Hiroshi Inoue wrote:
> Heikki Linnakangas wrote:
>> Tom Lane wrote:
>>> Heikki Linnakangas <heikki.linnakangas@enterprisedb.com> writes:
>>>> Tom Lane wrote:
>>>>> Maybe use a special string "Translate Me First" that
>>>>> doesn't actually need to be end-user-visible, just so no one sweats
>>>>> over
>>>>> getting it right in context.
>>>
>>>> Yep, something like that. There seems to be a magic empty string
>>>> translation at the beginning of every po file that returns the
>>>> meta-information about the translation, like translation author and
>>>> date. Assuming that works reliably, I'll use that.
>>>
>>> At first that sounded like an ideal answer, but I can see a gotcha:
>>> suppose the translation's author's name contains some characters that
>>> don't convert to the database encoding. I suppose that would result in
>>> failure, when we'd prefer it not to.
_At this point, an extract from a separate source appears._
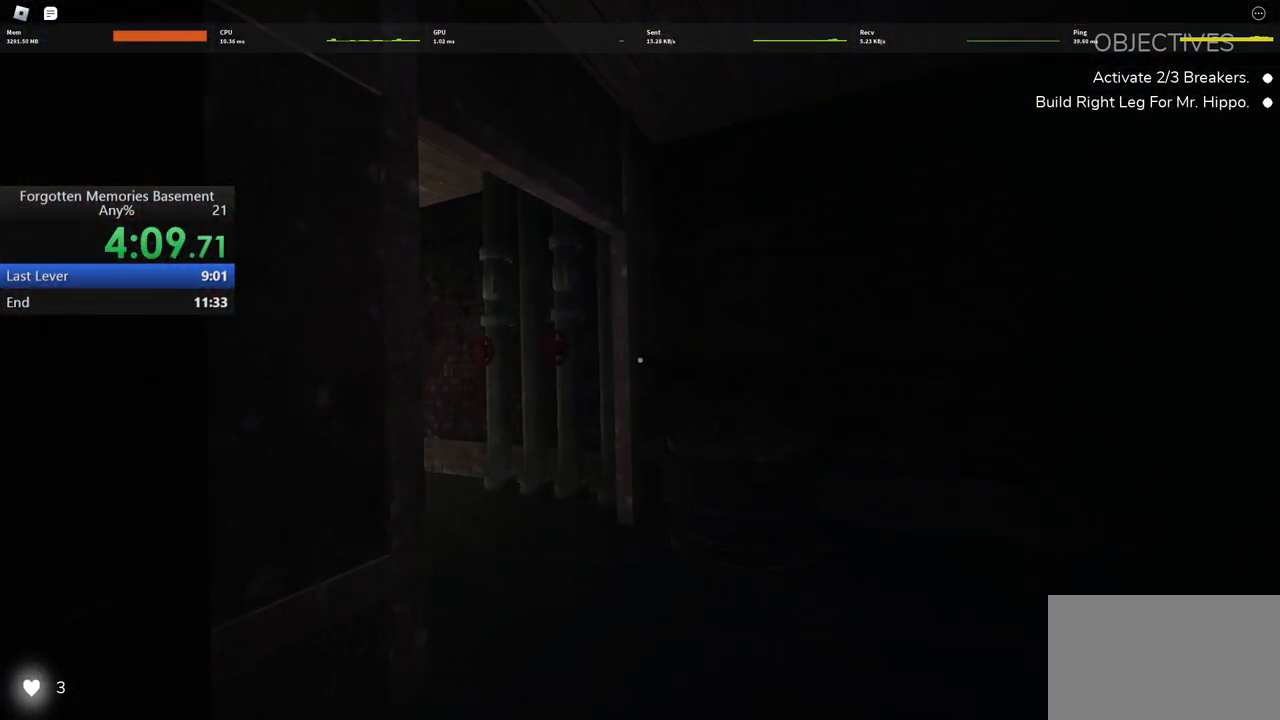
{"keys": ["shift", "w"], "mouse": [], "events": []}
A single-purpose string could be
>>> documented as "whatever you translate this to should be pure ASCII,
>>> never mind if it's sensible".
>>
>> I just tried that, and it seems that gettext() does transliteration,
>> so any characters that have no counterpart in the database encoding
>> will be replaced with something similar, or question marks. Assuming
>> that's universal across platforms, and I think it is, using the empty
>> string should work.
>>
>> It also means that you can use lc_messages='ja' with
>> server_encoding='latin1', but it will be unreadable because all the
>> non-ascii characters are replaced with question marks. For something
>> like lc_messages='es_ES' and server_encoding='koi8-r', it will still
>> look quite nice.
>>
>> Attached is a patch I've been testing. Seems to work quite well. It
>> would be nice if someone could test it on Windows, which seems to be a
>> bit special in this regard.
>
> Unfortunately it doesn't seem to work on Windows.
Is it unappropriate to call iconv_open() to check if the codeset is valid for bind_textdomain_codeset()?